The research carried out investigates the occurrence of pharmaceuticals in the Irish aquatic environment and their potential to bioaccumulate in aquatic organisms and pose a risk to human health via dietary intake. Pharmaceutical residues were determined in liquid matrices, such as wastewater effluent, marine surface water (MSW) and artificial seawater (ASW), using solid phase extraction (SPE) in combination with liquid chromatography-tandem mass spectrometry (LC-MS/MS).
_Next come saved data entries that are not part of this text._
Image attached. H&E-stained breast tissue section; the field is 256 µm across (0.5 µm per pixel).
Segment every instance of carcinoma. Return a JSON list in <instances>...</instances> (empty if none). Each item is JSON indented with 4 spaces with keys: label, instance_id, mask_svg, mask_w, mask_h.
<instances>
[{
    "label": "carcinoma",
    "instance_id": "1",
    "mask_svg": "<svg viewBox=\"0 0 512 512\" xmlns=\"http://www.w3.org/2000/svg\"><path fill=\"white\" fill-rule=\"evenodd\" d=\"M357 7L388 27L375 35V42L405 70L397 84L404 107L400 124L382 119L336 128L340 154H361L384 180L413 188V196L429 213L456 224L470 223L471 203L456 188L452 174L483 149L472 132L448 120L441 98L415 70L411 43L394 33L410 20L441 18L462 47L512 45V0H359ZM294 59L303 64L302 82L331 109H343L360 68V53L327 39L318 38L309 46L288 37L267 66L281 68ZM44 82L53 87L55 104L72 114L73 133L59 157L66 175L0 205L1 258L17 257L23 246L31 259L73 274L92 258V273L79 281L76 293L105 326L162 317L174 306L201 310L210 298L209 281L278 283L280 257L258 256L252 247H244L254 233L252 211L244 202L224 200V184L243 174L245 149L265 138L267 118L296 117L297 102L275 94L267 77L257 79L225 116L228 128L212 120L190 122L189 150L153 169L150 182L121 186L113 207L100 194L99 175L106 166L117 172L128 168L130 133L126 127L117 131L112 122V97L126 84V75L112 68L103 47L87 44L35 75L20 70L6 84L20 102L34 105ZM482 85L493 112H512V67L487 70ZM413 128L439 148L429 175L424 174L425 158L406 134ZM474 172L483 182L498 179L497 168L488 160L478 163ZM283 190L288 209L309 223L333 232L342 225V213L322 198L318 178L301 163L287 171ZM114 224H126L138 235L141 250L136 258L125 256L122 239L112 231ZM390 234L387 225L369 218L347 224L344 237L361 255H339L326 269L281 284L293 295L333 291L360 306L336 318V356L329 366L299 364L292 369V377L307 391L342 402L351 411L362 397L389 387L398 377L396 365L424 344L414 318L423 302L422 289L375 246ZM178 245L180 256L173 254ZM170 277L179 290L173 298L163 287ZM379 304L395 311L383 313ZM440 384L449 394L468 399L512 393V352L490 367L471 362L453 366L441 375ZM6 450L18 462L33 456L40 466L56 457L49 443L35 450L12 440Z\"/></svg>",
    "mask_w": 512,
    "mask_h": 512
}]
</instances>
Pharmaceutical extraction from marine mussels and fish tissues required an additional pressurised liquid extraction (PLE) step prior to SPE and LC-MS/MS.
The results of an in situ study, in which caged Mytilus spp. were deployed at three sites on the Irish coastline over a 1-year period are presented. All of the selected pharmaceuticals were quantified in wastewater effluent and marine surface waters and three out of the five monitored pharmaceuticals were detected in environmentally exposed mussel tissue.
The potential for pharmaceutical bioaccumulation in fish via trophic level transfer was investigated. A 28-day in vivo experiment was carried out in a flow-through system in which rainbow trout were fed wild marine mussels sampled from one of the most contaminated sites in Ireland. Although low-level residues of trimethoprim were detected in the mussel tissues, no bioaccumulation was reported for this drug or any of the other selected compounds in the liver of the exposed fish.
The effect of steaming on the concentrations of five pharmaceutical residues in exposed mussel tissue was investigated in an attempt to assess the potential risk of exposure to humans via ingestion of contaminated seafood. An in vivo experiment was carried out exposing marine mussels to pharmaceutical concentrations via direct injection and water uptake. A selection of water-exposed mussels were cooked (via steaming) resulting in a significant increase of parent pharmaceutical concentrations in the bivalves.